- **Work request**
Copy the rows below verbatim, from the line containing "What is the difference" through the line containing "Rank the categories", including both of those lines.

- **Material for the task**
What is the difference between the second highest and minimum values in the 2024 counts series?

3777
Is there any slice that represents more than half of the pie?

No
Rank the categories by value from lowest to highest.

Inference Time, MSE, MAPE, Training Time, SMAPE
==
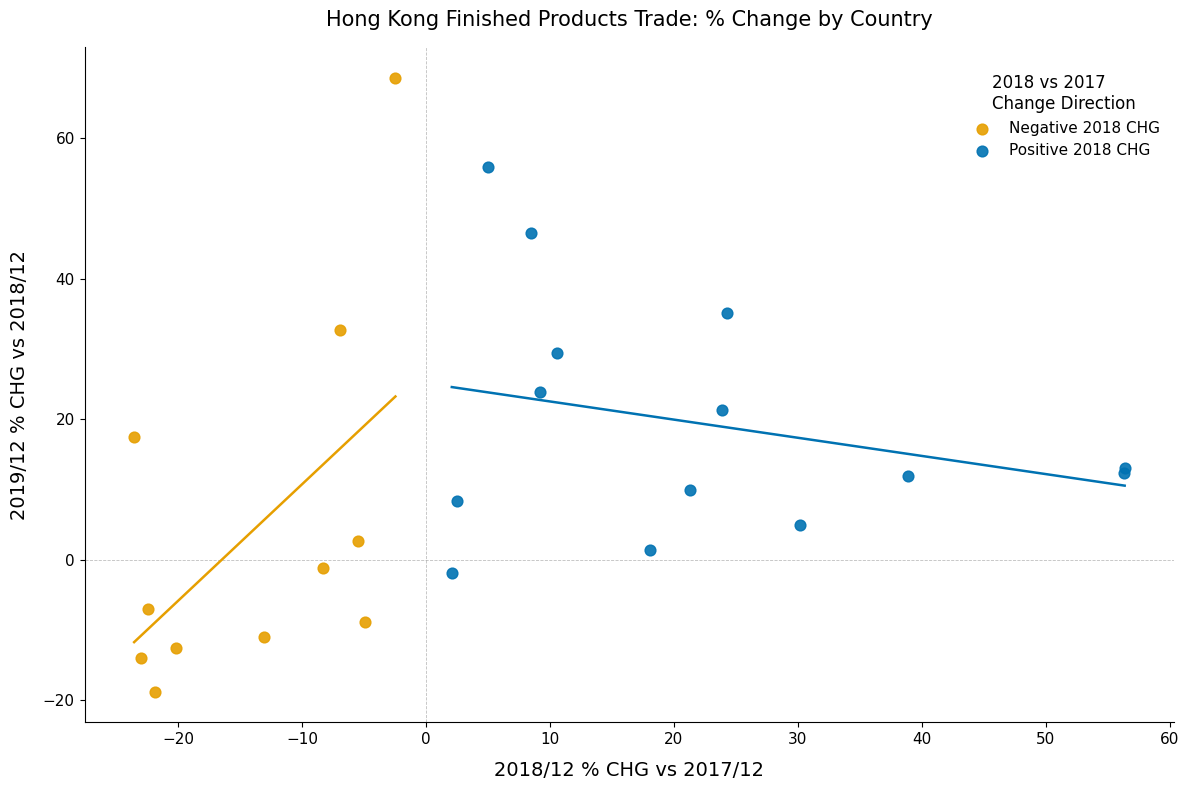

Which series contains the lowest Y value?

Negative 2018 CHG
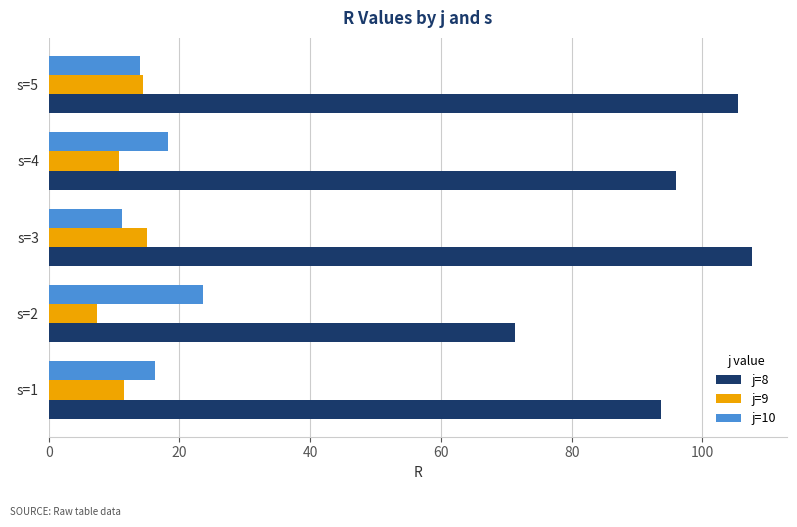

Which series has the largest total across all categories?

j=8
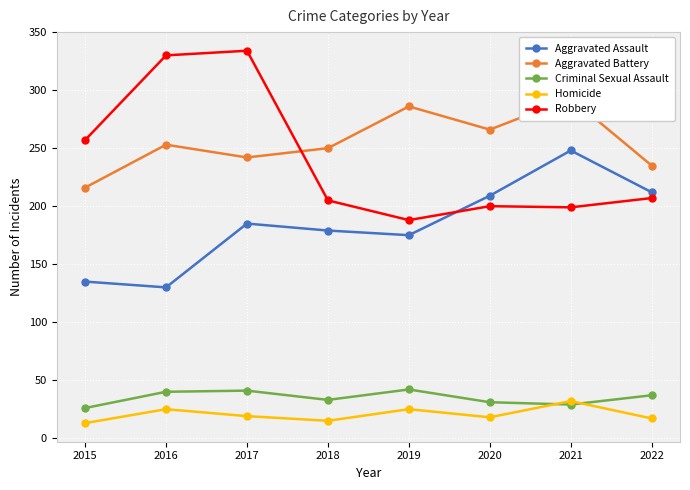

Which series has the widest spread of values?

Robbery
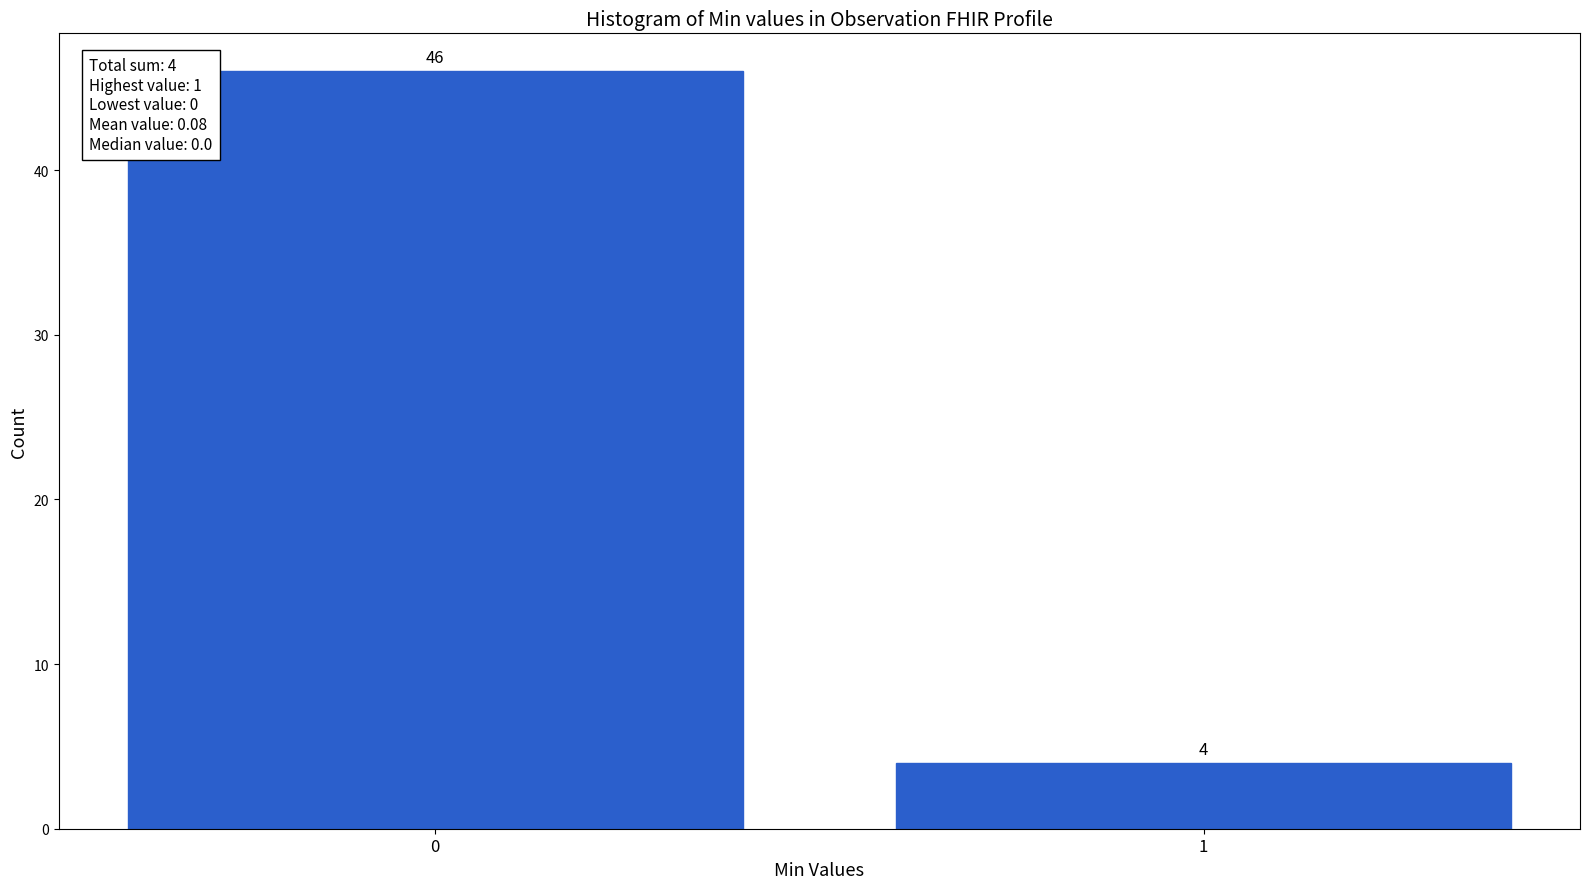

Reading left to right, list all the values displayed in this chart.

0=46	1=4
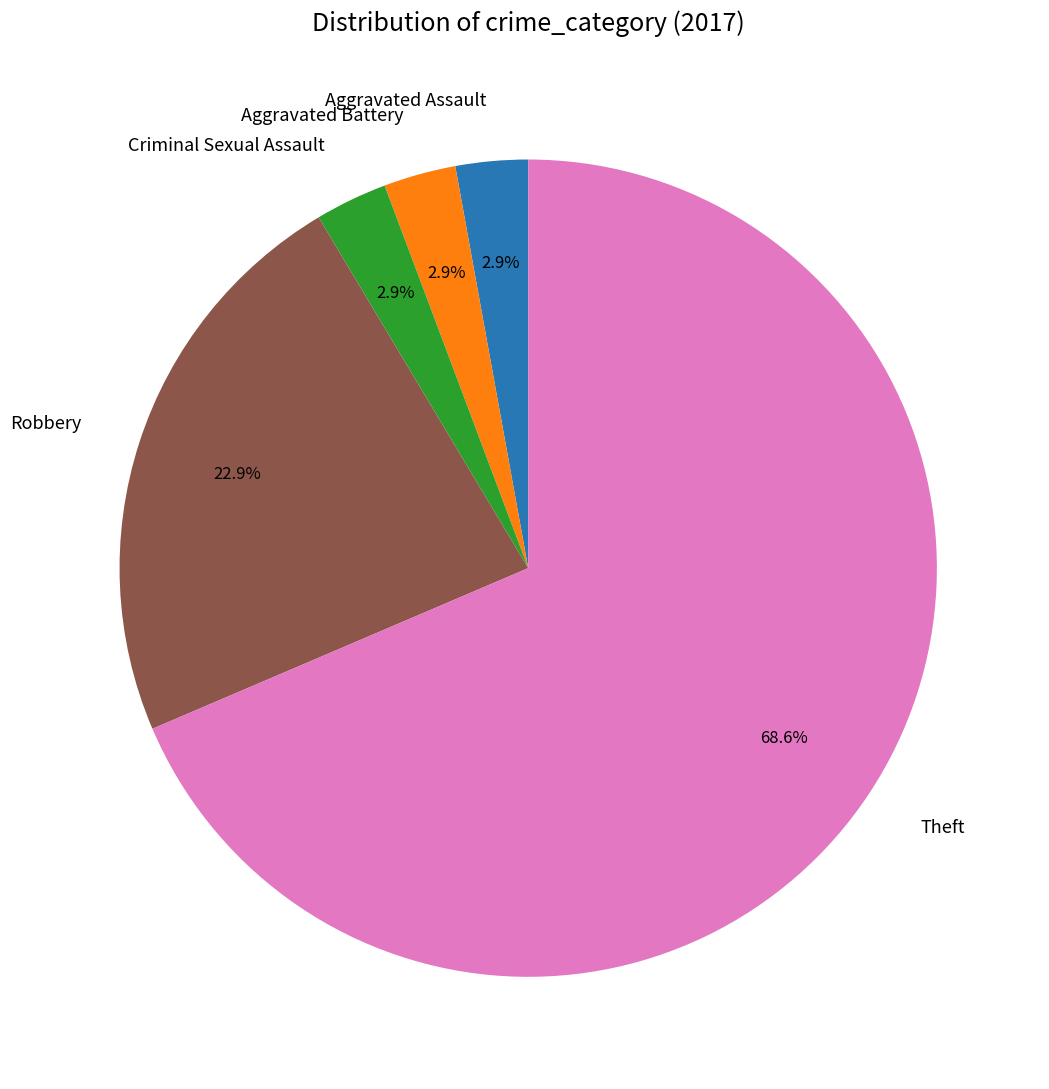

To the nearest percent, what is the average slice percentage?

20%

- **Task solution**
What is the difference between the second highest and minimum values in the 2024 counts series?

3777
Is there any slice that represents more than half of the pie?

No
Rank the categories by value from lowest to highest.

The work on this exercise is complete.